Jan. 30 (Bloomberg) -- A widening loss in Europe sent Ford Motor Co. shares plunging the most in seven months, stealing the market’s attention from fourth-quarter earnings that beat estimates.
Shares for the second-largest U.S. automaker fell 4.6 percent to $13.14 yesterday, the biggest one-day drop since June 29 and wiped out most of their gains this year.
Ford surprised investors by increasing its estimate on European losses to about $2 billion this year, from a previous forecast of a loss exceeding $1.5 billion. Chief Financial Officer Bob Shanks said in an interview that he was equally surprised by yesterday’s selloff. The new loss estimate was “not really a material change” from the $1.75 billion Ford lost in Europe last year, he said.
“I’m a little disappointed,” he said in an interview. “I expected there to be kind of raised eyebrows around a slightly larger loss, but it’s a couple hundred million dollars on a business that’s still going to make about the same amount of money it made this year, which is $8 billion and with a revenue of $135 billion or so. I would have thought that would have been taken a bit more in stride.” Shanks referred to Ford’s 2012 pretax profit of $8 billion on revenue of $134.3 billion.

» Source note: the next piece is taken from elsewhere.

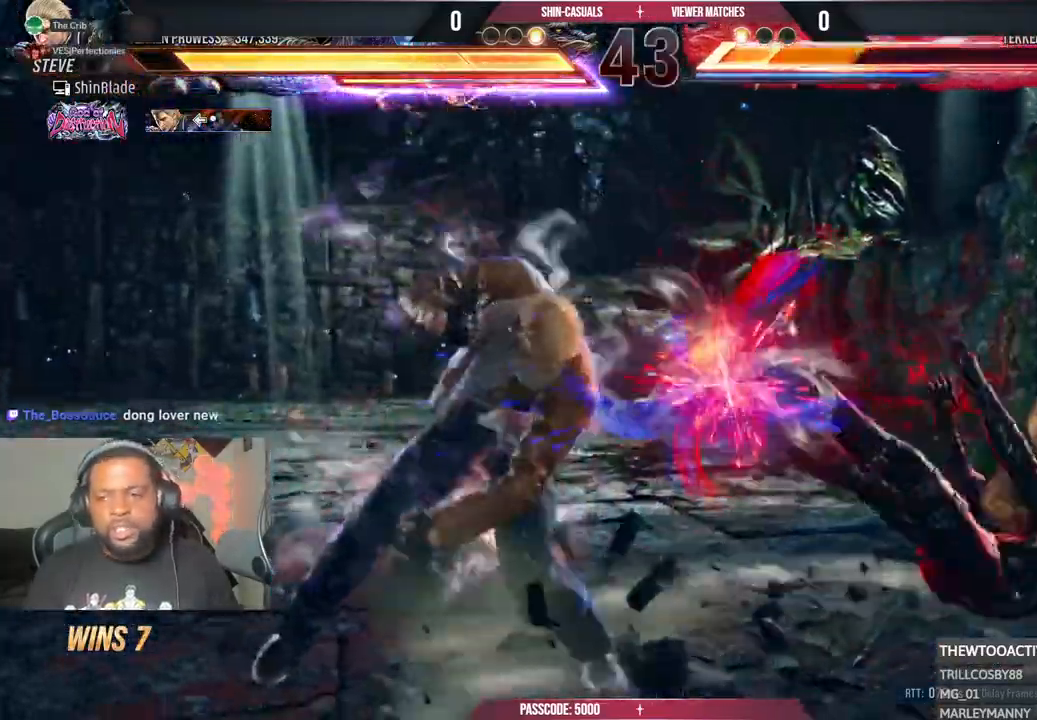
{"dt_ms": 500, "buttons": ["SQUARE", "TRIANGLE"], "left_stick": "center", "right_stick": "center", "events": [[150, "SQUARE", "up"], [150, "TRIANGLE", "up"], [450, "SQUARE", "down"], [450, "TRIANGLE", "down"]]}
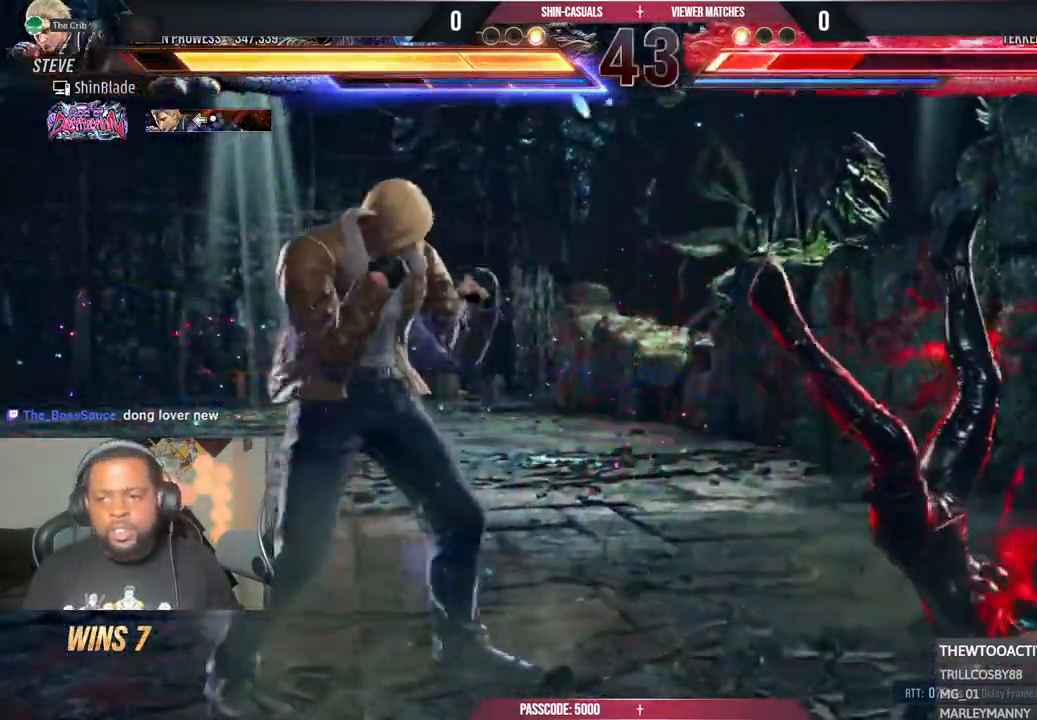
{"dt_ms": 500, "buttons": [], "left_stick": "center", "right_stick": "center", "events": [[50, "SQUARE", "up"], [67, "TRIANGLE", "up"]]}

Yesterday’s slide occurred while fourth-quarter sales and profit exceeded estimates. Excluding one-time items, the per- share profit was 31 cents, exceeding the 25-cent average estimate of 19 analysts surveyed by Bloomberg. Automotive revenue totaled $34.5 billion, beating the $33 billion average estimate of 11 analysts. Total fourth-quarter revenue rose 5.5 percent to $36.5 billion.
Investors see the company’s forecast for this year as “soft,” Brian Johnson, an analyst at Barclays Plc, wrote yesterday in a report. In addition to the growing losses in Europe, Ford forecast auto margins to be the same or lower than last year, even as profit and market share grow in North America, while Asia and South America break even.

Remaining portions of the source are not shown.